Historical figures such as Emperor Gojong, Itō Hirobumi, Hayashi Gonsuke, Hasegawa Yoshimichi, Horace Newton Allen and the Five Eulsa Traitors appear as recurring characters, with others, such as Theodore Roosevelt, Ahn Chang-ho, Imperial Noble Consort Sunheon, Park Seung-hwan, and Frederick Arthur MacKenzie, also making cameo appearances.

=== Main historical events described in Mr. Sunshine ===
- The Battle of Ganghwa: A major battle that occurred on June 10, 1871 between the United States and Joseon. On June 1, American ships came under fire when they entered the Ganghwa Straits to establish trade and ensure the safety of the shipwrecked sailors of the SS General Sherman, which was destroyed by the Joseon army. As a result of Joseon's refusal to apologize, on June 10, USS Palos and USS Monocacy fired their weapons against the Choji Garrison on Ganghwa Island. The incident is thoroughly portrayed in Mr. Sunshine as one of its characters, Jang Seung-gu, fought in the battle as a teen and lost his father.
- The Japan–Korea Treaty of 1905: Signed on November 17, 1905, this treaty effectively gave diplomatic control over Korea to the Empire of Japan. While Mr. Sunshine does not depict the treaty and its effects in detail, it contains a scene in which Kim Hui-seong takes pictures of the Five Eulsa Traitors.
- The Battle of Namdaemun: Fought between the Korean and Japanese armies on August 1, 1907, the battle took place at the Namdae Gate in Hanseong. It was caused by a revolt of the Korean army after an order of disbandment was issued through the Japan–Korea Treaty of 1907. The battle scenes are extensively illustrated in Mr. Sunshine.

==Production==
On May 29, 2017, it was announced that Kim Eun-sook had begun writing a new series with the working title Mr. Sunshine. A representative from Hwa&Dam Pictures stated at the time that it would be aired in the spring or summer of the following year. The drama is the third collaboration between Kim and director Lee Eung-bok, after Descendants of the Sun (2016) and Guardian: The Lonely and Great God (2016–2017). In June, Lee Byung-hun was officially cast as the male lead, in his first television role since Iris (2009), and Kim Tae-ri was announced as the female lead the following month. The drama marked film actress Kim Tae-ri's small-screen debut. Kim Sa-rang was originally cast in the series, but backed out in February 2018 due to scheduling conflicts. She was replaced by Kim Min-jung.

# SUPPLIED DATA
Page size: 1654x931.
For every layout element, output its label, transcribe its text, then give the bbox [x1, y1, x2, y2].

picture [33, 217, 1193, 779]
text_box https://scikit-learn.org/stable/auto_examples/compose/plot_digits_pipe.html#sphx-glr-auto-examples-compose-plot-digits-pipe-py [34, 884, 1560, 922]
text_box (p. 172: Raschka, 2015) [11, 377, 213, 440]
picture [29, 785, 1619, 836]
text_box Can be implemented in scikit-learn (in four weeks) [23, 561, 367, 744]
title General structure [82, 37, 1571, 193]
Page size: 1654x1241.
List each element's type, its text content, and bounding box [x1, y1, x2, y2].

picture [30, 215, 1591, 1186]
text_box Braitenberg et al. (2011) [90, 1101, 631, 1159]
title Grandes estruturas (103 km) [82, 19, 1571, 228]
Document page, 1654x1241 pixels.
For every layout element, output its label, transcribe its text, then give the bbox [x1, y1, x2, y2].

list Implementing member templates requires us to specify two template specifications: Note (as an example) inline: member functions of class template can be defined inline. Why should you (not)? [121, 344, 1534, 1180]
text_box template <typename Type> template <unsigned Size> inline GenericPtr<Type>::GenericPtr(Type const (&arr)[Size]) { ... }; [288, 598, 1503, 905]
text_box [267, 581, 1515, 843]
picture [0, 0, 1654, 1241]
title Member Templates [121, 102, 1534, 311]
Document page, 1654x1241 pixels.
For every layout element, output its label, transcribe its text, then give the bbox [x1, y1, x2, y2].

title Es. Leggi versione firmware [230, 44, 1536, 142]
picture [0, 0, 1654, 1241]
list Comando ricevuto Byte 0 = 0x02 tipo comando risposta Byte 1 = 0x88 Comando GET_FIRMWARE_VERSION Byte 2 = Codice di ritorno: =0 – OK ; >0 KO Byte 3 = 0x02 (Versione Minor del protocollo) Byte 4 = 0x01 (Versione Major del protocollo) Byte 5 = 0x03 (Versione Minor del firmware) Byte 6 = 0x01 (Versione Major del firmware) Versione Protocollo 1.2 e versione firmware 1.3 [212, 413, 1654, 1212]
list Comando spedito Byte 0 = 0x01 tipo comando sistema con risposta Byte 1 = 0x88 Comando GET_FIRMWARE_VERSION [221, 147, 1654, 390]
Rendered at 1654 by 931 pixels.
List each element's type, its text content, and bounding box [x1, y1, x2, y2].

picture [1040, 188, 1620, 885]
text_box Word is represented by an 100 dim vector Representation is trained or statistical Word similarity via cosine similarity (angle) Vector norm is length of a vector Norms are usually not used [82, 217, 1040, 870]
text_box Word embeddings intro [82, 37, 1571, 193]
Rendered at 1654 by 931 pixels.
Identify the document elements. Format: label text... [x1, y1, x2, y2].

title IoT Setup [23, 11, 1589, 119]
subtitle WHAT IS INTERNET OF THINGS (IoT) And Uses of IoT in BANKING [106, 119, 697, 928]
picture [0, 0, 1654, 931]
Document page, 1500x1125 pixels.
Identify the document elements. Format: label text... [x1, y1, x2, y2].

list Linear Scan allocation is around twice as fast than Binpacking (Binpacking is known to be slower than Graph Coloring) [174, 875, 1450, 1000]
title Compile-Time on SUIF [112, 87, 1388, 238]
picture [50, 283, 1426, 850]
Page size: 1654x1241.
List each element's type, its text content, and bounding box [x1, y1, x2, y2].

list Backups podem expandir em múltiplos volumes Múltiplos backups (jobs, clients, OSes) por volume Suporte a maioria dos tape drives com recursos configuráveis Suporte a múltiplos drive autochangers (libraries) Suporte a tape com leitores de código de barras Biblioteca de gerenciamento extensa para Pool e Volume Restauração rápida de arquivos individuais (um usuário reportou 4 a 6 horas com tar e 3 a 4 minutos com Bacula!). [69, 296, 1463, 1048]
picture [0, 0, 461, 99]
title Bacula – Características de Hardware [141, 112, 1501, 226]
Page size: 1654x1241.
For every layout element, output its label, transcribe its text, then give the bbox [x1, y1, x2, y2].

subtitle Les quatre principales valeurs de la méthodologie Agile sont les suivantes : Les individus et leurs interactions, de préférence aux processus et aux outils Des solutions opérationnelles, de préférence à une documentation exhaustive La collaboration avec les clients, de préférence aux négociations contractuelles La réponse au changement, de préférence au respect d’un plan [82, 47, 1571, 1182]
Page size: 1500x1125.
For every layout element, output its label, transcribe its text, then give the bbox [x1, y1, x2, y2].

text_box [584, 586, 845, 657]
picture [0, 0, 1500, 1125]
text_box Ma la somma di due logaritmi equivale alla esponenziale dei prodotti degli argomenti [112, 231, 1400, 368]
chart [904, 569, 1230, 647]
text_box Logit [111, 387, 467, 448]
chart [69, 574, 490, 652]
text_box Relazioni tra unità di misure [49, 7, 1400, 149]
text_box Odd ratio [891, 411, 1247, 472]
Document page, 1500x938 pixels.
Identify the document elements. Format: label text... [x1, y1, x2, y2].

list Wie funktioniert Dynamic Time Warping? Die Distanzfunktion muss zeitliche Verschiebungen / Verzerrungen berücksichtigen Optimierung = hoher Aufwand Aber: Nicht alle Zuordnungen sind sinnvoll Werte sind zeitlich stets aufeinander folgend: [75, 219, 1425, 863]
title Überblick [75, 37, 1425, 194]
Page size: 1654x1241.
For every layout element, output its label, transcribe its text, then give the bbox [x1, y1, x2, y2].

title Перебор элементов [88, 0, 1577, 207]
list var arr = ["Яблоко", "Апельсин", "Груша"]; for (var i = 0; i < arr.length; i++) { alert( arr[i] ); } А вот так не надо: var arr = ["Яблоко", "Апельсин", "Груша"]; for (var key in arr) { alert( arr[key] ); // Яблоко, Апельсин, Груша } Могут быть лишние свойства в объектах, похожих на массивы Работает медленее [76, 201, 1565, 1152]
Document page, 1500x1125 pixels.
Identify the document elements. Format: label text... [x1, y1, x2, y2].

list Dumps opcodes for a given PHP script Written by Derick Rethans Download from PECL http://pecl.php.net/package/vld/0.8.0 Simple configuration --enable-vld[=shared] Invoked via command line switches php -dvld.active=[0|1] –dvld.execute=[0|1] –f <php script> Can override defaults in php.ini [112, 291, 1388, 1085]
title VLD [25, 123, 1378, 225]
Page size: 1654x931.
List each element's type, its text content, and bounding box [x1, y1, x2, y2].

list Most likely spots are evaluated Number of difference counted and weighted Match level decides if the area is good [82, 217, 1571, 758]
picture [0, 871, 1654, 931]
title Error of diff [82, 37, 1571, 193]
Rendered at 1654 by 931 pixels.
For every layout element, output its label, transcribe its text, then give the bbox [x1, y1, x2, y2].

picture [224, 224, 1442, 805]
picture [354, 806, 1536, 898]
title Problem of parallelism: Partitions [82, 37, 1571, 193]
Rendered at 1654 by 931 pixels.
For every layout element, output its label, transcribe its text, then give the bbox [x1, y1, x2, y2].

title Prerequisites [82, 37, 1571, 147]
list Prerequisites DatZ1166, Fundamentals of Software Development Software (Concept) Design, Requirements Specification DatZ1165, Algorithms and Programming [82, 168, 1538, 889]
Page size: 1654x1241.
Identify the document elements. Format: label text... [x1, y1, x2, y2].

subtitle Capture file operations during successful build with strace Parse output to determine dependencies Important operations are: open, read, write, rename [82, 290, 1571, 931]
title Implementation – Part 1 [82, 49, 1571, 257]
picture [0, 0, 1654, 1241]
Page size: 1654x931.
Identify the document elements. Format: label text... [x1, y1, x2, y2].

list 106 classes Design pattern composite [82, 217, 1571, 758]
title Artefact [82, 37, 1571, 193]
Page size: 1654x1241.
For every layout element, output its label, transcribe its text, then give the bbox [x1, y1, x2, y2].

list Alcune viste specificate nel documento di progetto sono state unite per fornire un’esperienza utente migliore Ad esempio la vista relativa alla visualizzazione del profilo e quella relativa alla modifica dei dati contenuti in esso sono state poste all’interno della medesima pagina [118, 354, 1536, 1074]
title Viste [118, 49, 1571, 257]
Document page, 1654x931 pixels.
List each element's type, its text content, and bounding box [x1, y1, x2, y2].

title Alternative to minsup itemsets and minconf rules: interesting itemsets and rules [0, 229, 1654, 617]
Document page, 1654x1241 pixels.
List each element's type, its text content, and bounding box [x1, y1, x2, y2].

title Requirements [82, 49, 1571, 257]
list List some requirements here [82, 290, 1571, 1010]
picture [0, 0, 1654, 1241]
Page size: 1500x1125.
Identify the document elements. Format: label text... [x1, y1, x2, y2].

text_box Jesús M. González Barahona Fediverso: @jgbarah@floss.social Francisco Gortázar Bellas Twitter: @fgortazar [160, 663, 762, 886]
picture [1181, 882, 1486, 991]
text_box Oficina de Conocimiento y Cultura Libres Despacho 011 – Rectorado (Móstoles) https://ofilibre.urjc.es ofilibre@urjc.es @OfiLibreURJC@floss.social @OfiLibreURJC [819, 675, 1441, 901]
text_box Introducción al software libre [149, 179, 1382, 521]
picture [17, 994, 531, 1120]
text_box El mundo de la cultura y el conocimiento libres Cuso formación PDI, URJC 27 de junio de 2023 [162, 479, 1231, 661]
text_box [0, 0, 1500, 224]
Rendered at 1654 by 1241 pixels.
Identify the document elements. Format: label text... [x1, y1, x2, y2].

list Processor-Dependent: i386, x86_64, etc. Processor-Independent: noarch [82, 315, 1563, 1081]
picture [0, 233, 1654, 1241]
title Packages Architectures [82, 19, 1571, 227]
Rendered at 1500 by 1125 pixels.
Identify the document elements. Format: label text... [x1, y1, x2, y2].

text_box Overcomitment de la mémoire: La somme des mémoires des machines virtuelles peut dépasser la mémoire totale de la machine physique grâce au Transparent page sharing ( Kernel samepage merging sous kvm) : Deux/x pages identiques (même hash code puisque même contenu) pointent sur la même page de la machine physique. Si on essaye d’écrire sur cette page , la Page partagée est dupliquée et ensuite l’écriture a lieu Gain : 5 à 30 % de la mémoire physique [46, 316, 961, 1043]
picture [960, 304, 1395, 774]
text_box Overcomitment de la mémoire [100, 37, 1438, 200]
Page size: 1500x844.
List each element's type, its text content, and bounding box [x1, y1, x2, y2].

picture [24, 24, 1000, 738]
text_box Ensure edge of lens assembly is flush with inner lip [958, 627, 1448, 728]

# WHAT IS BEING ASKED
Which historical figures does the text on Mr. Sunshine describe as making cameo appearances? List them all. Rely only on the text about Mr. Sunshine.

# CORRECT RESULT
- Theodore Roosevelt
- Ahn Chang-ho
- Imperial Noble Consort Sunheon
- Park Seung-hwan
- Frederick Arthur MacKenzie